[Start of Attachment]

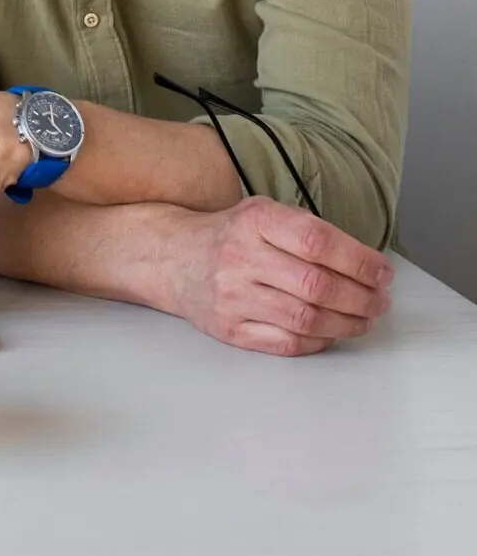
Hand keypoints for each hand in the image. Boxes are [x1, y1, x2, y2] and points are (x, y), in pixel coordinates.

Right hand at [163, 196, 393, 355]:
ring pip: (306, 319)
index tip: (383, 272)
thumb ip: (307, 232)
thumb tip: (367, 264)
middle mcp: (241, 257)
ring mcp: (233, 296)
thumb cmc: (230, 235)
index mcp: (255, 220)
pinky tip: (332, 331)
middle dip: (361, 298)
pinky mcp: (230, 329)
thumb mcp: (262, 213)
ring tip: (364, 318)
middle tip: (380, 300)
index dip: (360, 261)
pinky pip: (287, 343)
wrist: (172, 258)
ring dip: (347, 323)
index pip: (318, 242)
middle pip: (317, 285)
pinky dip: (319, 341)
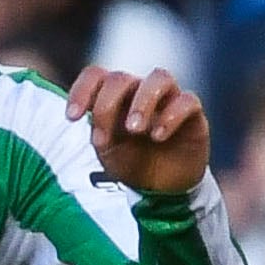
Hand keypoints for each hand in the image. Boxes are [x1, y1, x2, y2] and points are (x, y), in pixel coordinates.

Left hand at [67, 67, 209, 193]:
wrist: (162, 188)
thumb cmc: (132, 162)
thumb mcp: (109, 152)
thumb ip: (99, 131)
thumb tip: (92, 117)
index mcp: (114, 96)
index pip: (96, 76)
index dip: (81, 90)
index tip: (72, 117)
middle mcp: (140, 91)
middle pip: (121, 78)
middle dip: (108, 105)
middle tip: (104, 138)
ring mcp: (168, 99)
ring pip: (160, 77)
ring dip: (143, 101)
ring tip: (135, 129)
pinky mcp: (193, 113)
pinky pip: (188, 101)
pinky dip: (171, 116)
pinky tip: (158, 136)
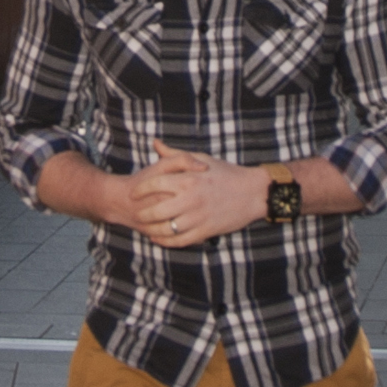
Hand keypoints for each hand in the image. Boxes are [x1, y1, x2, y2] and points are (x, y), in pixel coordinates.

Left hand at [121, 141, 245, 250]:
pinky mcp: (205, 231)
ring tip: (144, 228)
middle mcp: (191, 199)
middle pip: (156, 210)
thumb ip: (176, 155)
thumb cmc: (226, 173)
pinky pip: (180, 240)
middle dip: (142, 213)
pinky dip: (166, 242)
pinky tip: (158, 239)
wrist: (253, 192)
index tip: (133, 193)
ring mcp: (198, 217)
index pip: (154, 185)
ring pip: (166, 229)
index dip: (140, 190)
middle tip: (136, 214)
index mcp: (188, 179)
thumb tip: (156, 144)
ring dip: (151, 230)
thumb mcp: (201, 159)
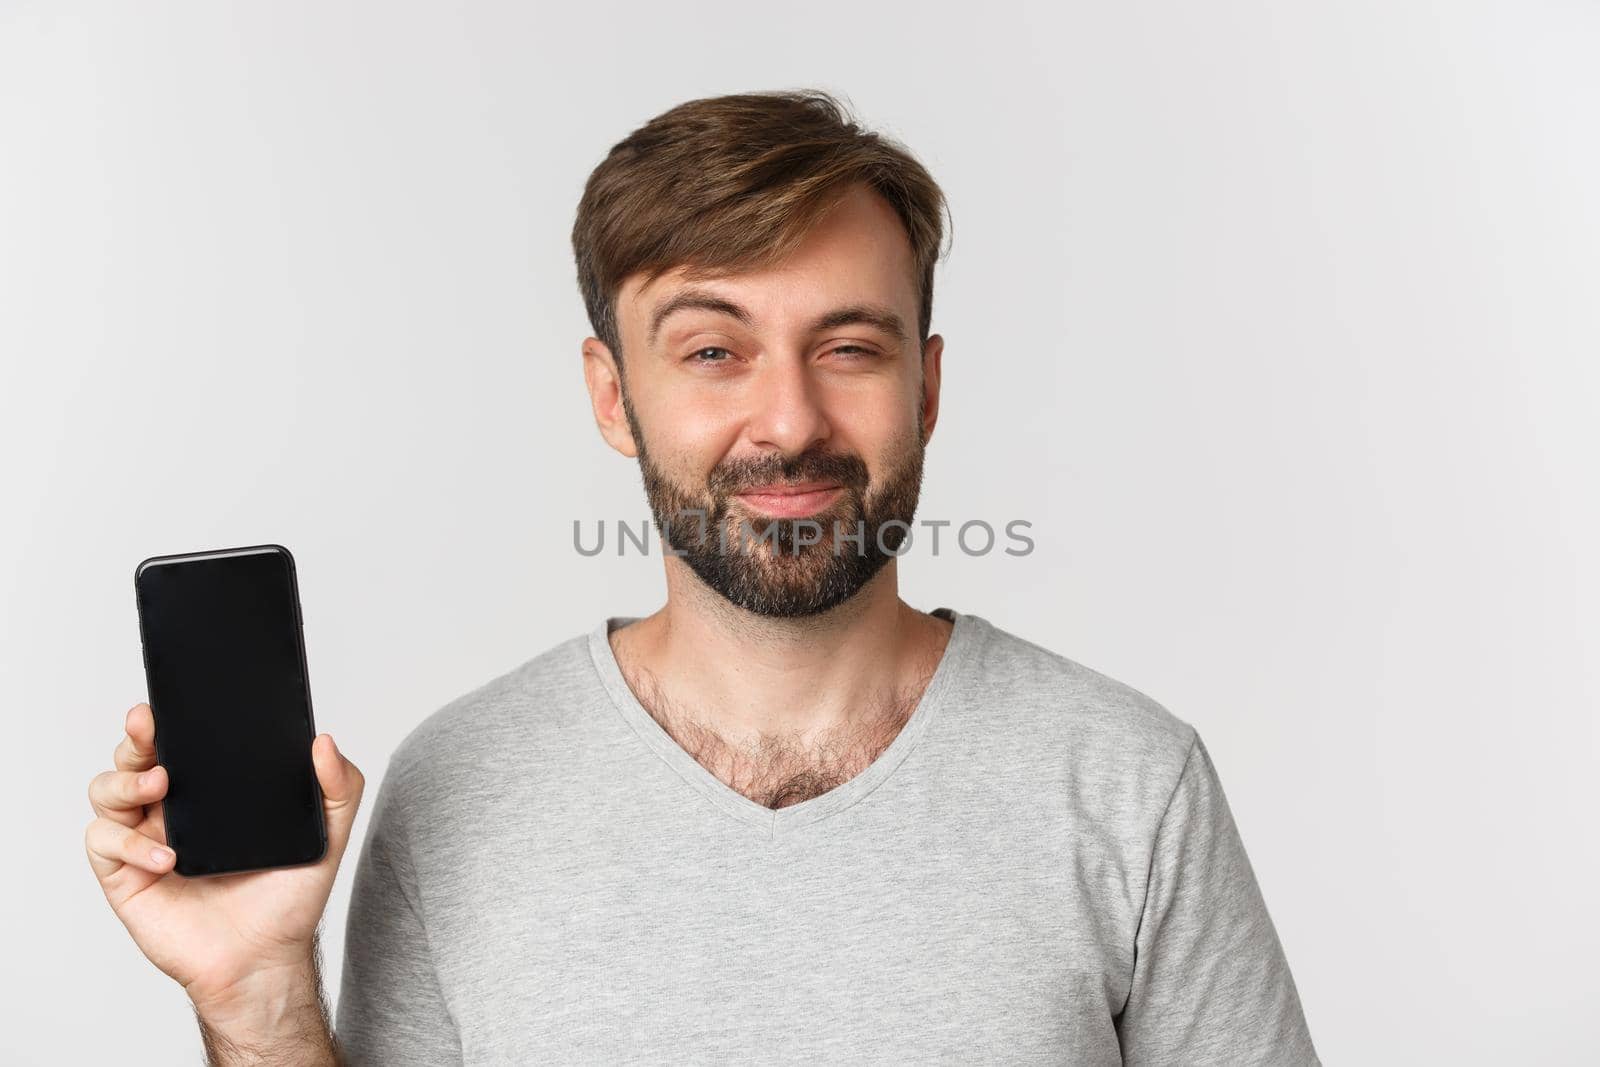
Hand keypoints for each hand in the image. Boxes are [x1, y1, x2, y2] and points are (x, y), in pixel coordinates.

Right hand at [84, 702, 364, 1019]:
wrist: (265, 959)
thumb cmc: (288, 898)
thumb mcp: (327, 835)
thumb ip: (339, 786)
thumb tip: (324, 740)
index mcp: (212, 791)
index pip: (180, 741)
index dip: (168, 719)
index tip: (168, 703)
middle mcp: (172, 809)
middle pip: (134, 756)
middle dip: (136, 736)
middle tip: (151, 729)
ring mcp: (144, 839)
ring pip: (106, 791)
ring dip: (125, 781)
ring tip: (160, 786)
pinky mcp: (125, 875)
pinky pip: (105, 843)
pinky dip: (132, 843)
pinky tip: (168, 855)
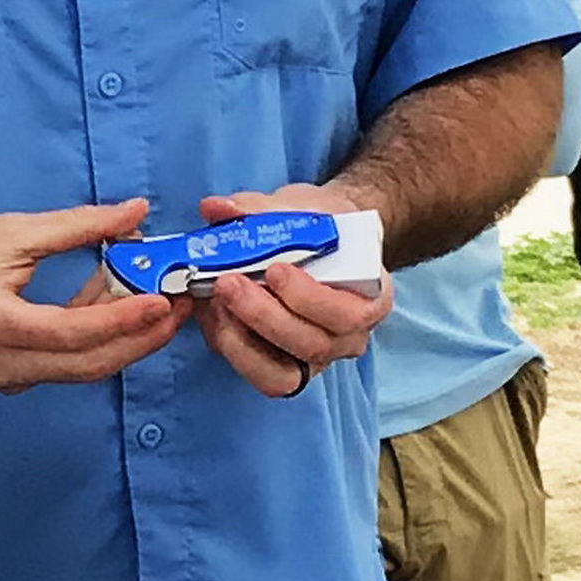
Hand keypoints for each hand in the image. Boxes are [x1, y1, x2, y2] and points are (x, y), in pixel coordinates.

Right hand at [0, 202, 186, 392]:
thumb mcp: (9, 231)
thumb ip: (76, 226)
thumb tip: (136, 212)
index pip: (73, 332)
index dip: (123, 318)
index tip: (163, 297)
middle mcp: (5, 366)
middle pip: (90, 363)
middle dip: (143, 336)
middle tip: (183, 303)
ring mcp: (10, 379)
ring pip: (85, 368)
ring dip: (129, 339)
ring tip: (167, 305)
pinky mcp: (17, 377)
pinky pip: (70, 364)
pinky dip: (101, 339)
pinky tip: (124, 308)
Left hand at [192, 188, 392, 397]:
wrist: (314, 240)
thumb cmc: (315, 228)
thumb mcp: (299, 207)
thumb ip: (258, 209)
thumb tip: (214, 207)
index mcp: (369, 300)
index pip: (346, 316)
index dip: (308, 299)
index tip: (274, 270)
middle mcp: (347, 338)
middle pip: (311, 345)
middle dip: (263, 316)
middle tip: (228, 282)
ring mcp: (315, 358)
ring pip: (281, 373)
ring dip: (240, 338)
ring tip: (213, 300)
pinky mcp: (280, 365)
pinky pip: (256, 372)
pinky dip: (229, 345)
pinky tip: (211, 314)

[End of Attachment]

■ PROBLEM TO WORK ON:
What lines above run from the one with "index pip: (318, 242)" to the one with "thumb tip: (92, 117)"? Give them again exactly, ends included, and leave the pictures out.

■ EXERCISE SOLUTION:
index pip: (318, 242)
middle pip: (317, 285)
pinky dip: (319, 341)
Hand keypoints for each hand in the image. Boxes are [x1, y1, x2, y2] and points are (x, y), in pixel coordinates.

Left hand at [67, 67, 209, 193]:
wrist: (162, 188)
thumb cmc: (132, 162)
thumb mcp: (109, 152)
thumb ip: (99, 131)
thumb tip: (92, 117)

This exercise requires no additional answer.